Data listing ▸
== Segment start ==

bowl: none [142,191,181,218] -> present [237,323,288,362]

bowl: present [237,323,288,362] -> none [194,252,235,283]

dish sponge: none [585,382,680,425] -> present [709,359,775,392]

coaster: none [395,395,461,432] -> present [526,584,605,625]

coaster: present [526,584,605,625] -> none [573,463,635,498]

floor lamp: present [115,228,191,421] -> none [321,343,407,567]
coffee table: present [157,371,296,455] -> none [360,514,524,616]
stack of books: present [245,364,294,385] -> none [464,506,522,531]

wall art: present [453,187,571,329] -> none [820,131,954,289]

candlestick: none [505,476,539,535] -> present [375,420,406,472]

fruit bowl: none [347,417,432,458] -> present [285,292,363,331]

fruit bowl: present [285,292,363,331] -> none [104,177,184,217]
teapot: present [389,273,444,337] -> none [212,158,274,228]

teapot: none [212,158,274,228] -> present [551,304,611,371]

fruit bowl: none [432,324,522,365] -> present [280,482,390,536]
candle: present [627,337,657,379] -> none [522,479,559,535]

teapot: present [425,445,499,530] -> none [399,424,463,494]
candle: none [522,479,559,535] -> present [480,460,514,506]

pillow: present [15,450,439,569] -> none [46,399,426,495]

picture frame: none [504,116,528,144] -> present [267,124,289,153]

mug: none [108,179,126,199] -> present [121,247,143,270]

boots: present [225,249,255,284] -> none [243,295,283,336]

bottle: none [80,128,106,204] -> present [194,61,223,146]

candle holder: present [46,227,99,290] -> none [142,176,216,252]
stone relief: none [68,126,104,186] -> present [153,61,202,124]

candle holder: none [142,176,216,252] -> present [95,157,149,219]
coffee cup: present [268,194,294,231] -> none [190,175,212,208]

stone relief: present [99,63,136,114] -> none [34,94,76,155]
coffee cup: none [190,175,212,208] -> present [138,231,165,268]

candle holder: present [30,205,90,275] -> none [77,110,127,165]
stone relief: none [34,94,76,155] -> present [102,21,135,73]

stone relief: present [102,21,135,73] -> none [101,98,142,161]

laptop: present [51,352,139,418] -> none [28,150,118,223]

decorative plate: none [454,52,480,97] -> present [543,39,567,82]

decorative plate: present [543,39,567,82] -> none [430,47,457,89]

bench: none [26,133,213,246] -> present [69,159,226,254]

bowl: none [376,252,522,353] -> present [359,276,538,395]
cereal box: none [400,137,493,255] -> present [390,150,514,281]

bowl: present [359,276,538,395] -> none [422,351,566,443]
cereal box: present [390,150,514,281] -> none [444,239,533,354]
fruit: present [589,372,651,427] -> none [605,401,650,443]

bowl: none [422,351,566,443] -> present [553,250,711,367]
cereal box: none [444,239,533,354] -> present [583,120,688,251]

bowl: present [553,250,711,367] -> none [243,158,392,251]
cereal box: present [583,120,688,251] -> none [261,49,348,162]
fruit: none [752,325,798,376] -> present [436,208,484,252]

== Segment end ==

Look above for the line with "stone relief: none [68,126,104,186]", then copy it and each later line exactly, stopping at the last line of the records.

stone relief: none [68,126,104,186] -> present [153,61,202,124]

candle holder: none [142,176,216,252] -> present [95,157,149,219]
coffee cup: present [268,194,294,231] -> none [190,175,212,208]

stone relief: present [99,63,136,114] -> none [34,94,76,155]
coffee cup: none [190,175,212,208] -> present [138,231,165,268]

candle holder: present [30,205,90,275] -> none [77,110,127,165]
stone relief: none [34,94,76,155] -> present [102,21,135,73]

stone relief: present [102,21,135,73] -> none [101,98,142,161]

laptop: present [51,352,139,418] -> none [28,150,118,223]

decorative plate: none [454,52,480,97] -> present [543,39,567,82]

decorative plate: present [543,39,567,82] -> none [430,47,457,89]

bench: none [26,133,213,246] -> present [69,159,226,254]

bowl: none [376,252,522,353] -> present [359,276,538,395]
cereal box: none [400,137,493,255] -> present [390,150,514,281]

bowl: present [359,276,538,395] -> none [422,351,566,443]
cereal box: present [390,150,514,281] -> none [444,239,533,354]
fruit: present [589,372,651,427] -> none [605,401,650,443]

bowl: none [422,351,566,443] -> present [553,250,711,367]
cereal box: none [444,239,533,354] -> present [583,120,688,251]

bowl: present [553,250,711,367] -> none [243,158,392,251]
cereal box: present [583,120,688,251] -> none [261,49,348,162]
fruit: none [752,325,798,376] -> present [436,208,484,252]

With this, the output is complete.